Nobody can be too offended by a soap opera.


Danny said...

Sounds like they were trying to get right on the edge of pulling a Hilary Clinton but didn't want to make it too obvious. Could it be said that this was "ripped from the headlines" a la Law and Order?

I honestly forgot to watch it last night but I'm sure it will be in replayed soon and with it being a mini series I'm sure there will be an all day marathon of it after it finishes it's initial run.

JoJo said...

I watch the USA Channel a lot and haven't seen any promos for this that I can recall. Guess it didn't make that big of an impression on me to watch. That network's been going downhill for awhile.

D. said...

I had mercifully spaced the existence of Hurry Sundown.

I suspect that the writers (who probably wouldn't recognize witty if it walked up to them and bought them lunch) just don't know what to do with Sigourney Weaver.

Jim said...

"Offending people means you have made an impact and actually matter."

As Daniel Tosh is finding out now.

I am generally pretty dogmatic on free speech issues, but then it comes to insultingly stereotyped and inaccurate Southern accents, there just ought to be a law.

Daisy, come back to Genderratic. e miss you!

RosieP said...

"Nobody can be too offended by a soap opera."

Wow!
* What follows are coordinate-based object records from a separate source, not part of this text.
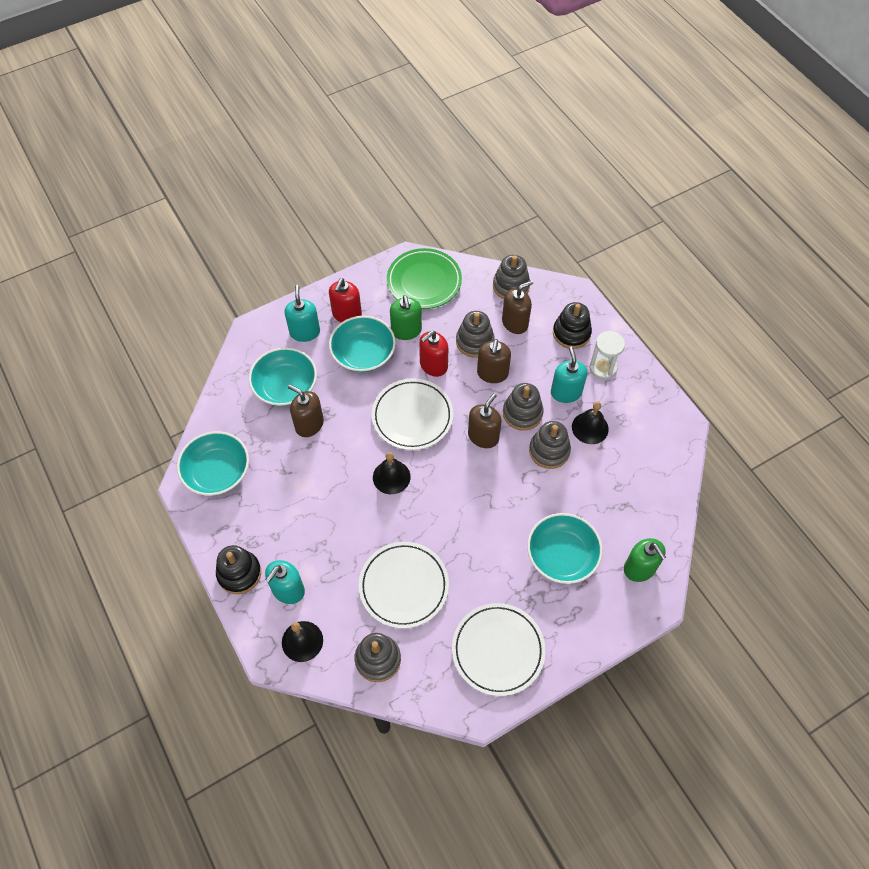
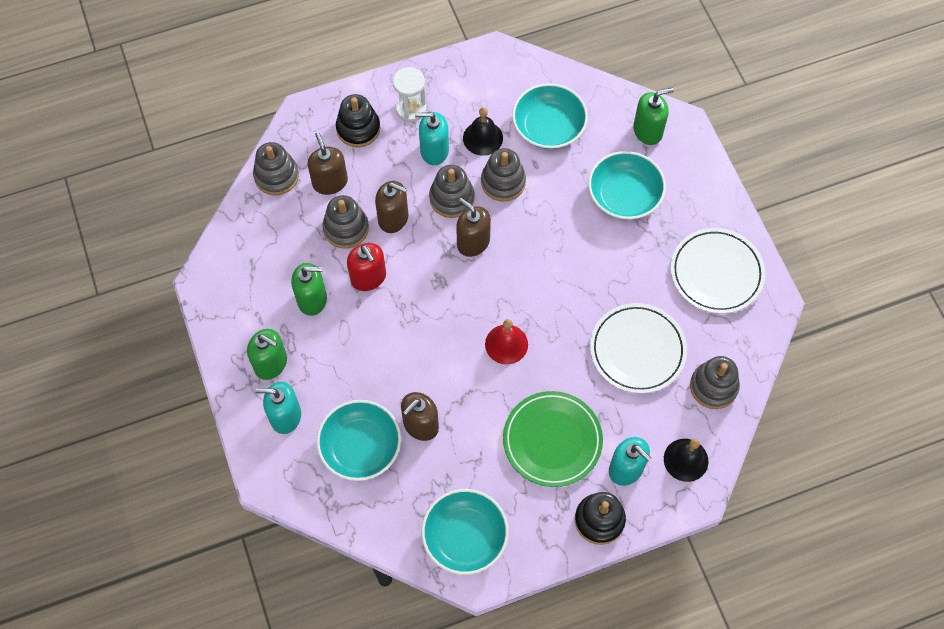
camera: 80 degrees left, 5 degrees up
red soap dispenser [329,278,362,322] -> green soap dispenser [247,329,287,380]
turquoise bowl [329,316,396,372] -> turquoise bowl moved to [512,83,588,149]
white plate [372,378,454,450] -> none
black bell [373,452,411,494] -> red bell [485,319,528,364]
green plate [387,248,462,309] -> green plate moved to [503,391,603,487]

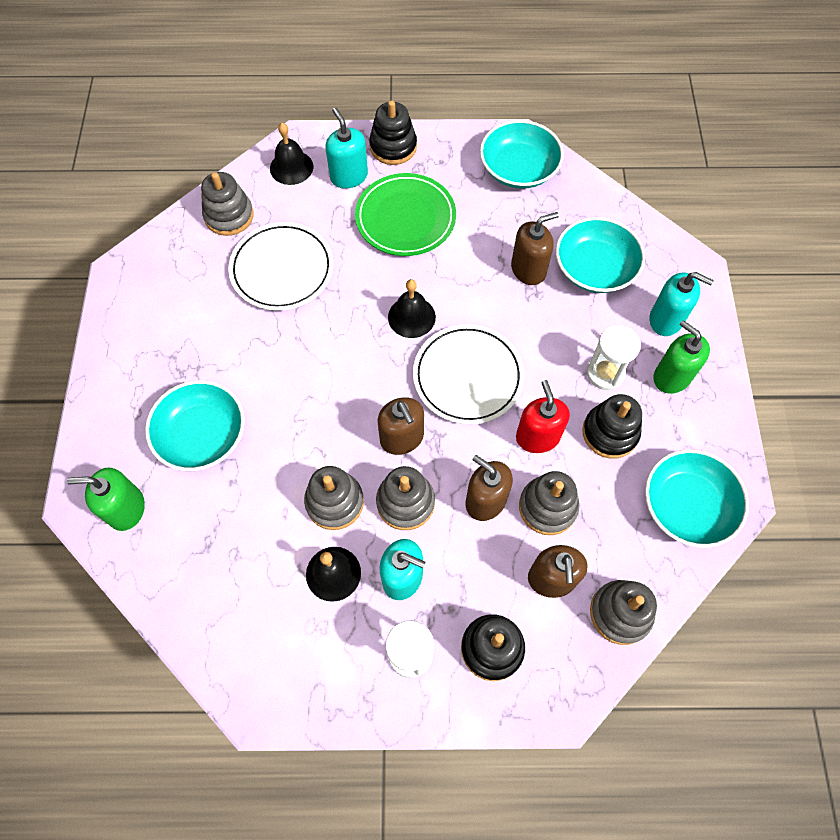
camera: 160 degrees left, 0 degrees up
green soap dispenser [291,263,327,316] -> black stacking toy [582,394,642,459]
red bell [485,319,528,364] -> black bell [388,279,436,338]
turquoise bowl [512,83,588,149] -> turquoise bowl moved to [645,449,749,548]
white plate [670,228,765,314] -> white plate moved to [413,324,524,425]
none -> white hourglass [587,325,641,390]

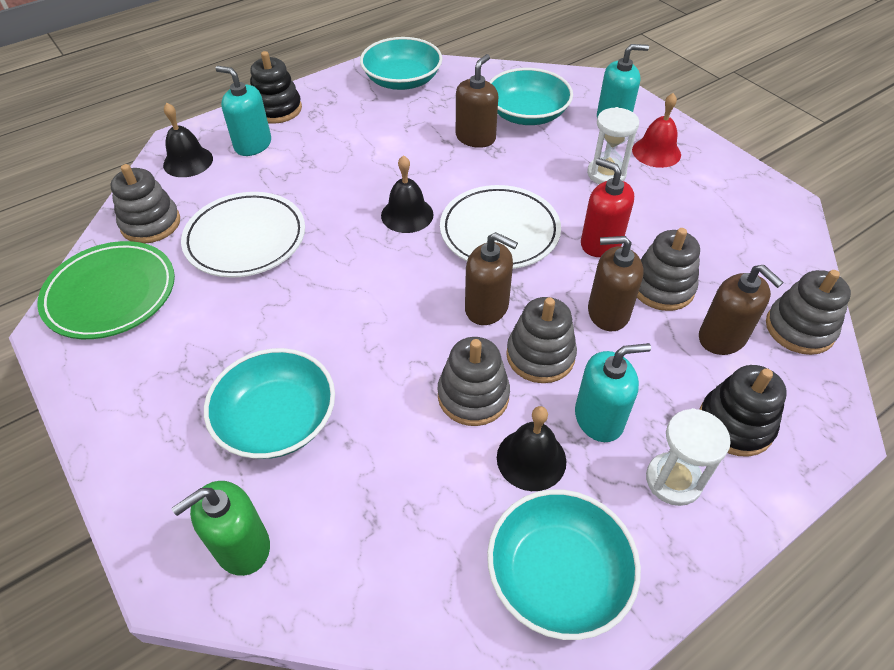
camera: 35 degrees left, 15 degrees down
green plate [355,173,456,256] -> green plate moved to [37,241,175,339]
black stacking toy [582,394,642,459] -> none
turquoise bowl [645,449,749,548] -> turquoise bowl moved to [487,489,641,640]
green soap dispenser [654,320,710,394] -> red bell [632,93,681,168]

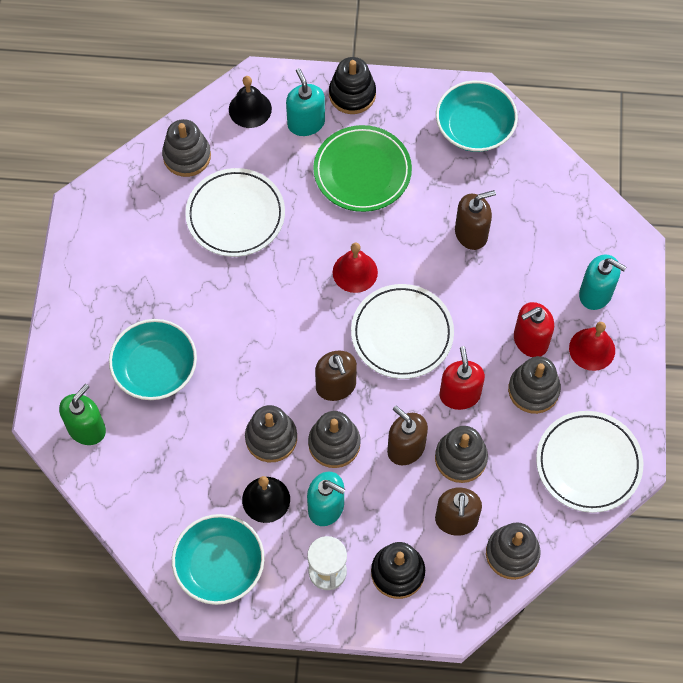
camera: 40 degrees right, 15 degrees up
green plate [37,241,175,339] -> green plate moved to [313,125,412,212]
green soap dispenser [171,481,270,576] -> green soap dispenser turned 120 degrees clockwise [59,384,106,445]
black bell [381,155,434,233] -> red bell [333,243,378,293]
turquoise bowl [489,68,573,125] -> none
white hourglass [587,107,639,184] -> red soap dispenser [514,302,554,357]
none -> grey stacking toy [508,356,561,414]
none -> white plate [536,411,643,513]

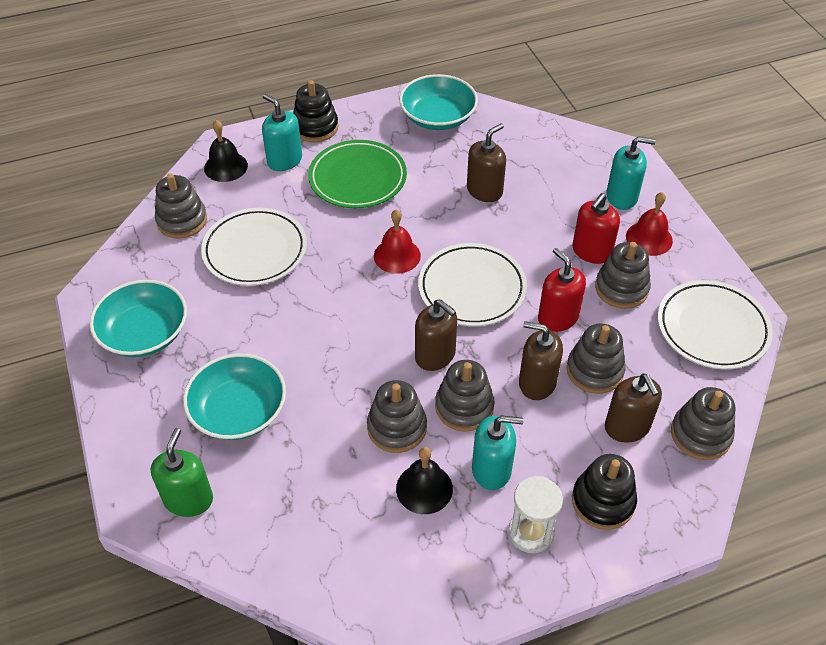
camera: 25 degrees left, 15 degrees down
turquoise bowl [172,514,265,605] -> turquoise bowl moved to [90,280,187,357]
How snobbish! I didn't realize that soap operas were supposed to be beneath us. If a TV or movie producer had done a story on the life of an actual person, chances are the elements of that person's experiences would also be described as a "soap opera". I suspect this is something that more elitist critics fail to consider.

I am generally pretty dogmatic on free speech issues, but then it comes to insultingly stereotyped and inaccurate Southern accents, there just ought to be a law.

I have to agree on that. Ciran Hinds' Southern accent sucked. They should have hired either a Southern-born actor or someone who knew how to use a genuine Southern accent.

DaisyDeadhead said...

Rosie, I think you win a prize. In five years of blogging, nobody has ever called me a snob or snobbish. In fact, this may be the first time anyone has said this about me in my WHOLE LIFE: 54 years!

I usually delete people who start off by insulting me (thereby breaking the only commenting rule I have), but since you have given me two firsts, I will let it slide.

I think I said I like soaps as much as the next person, didn't I? I certainly didn't say they were beneath me.

Reading comprehension = its a good thing.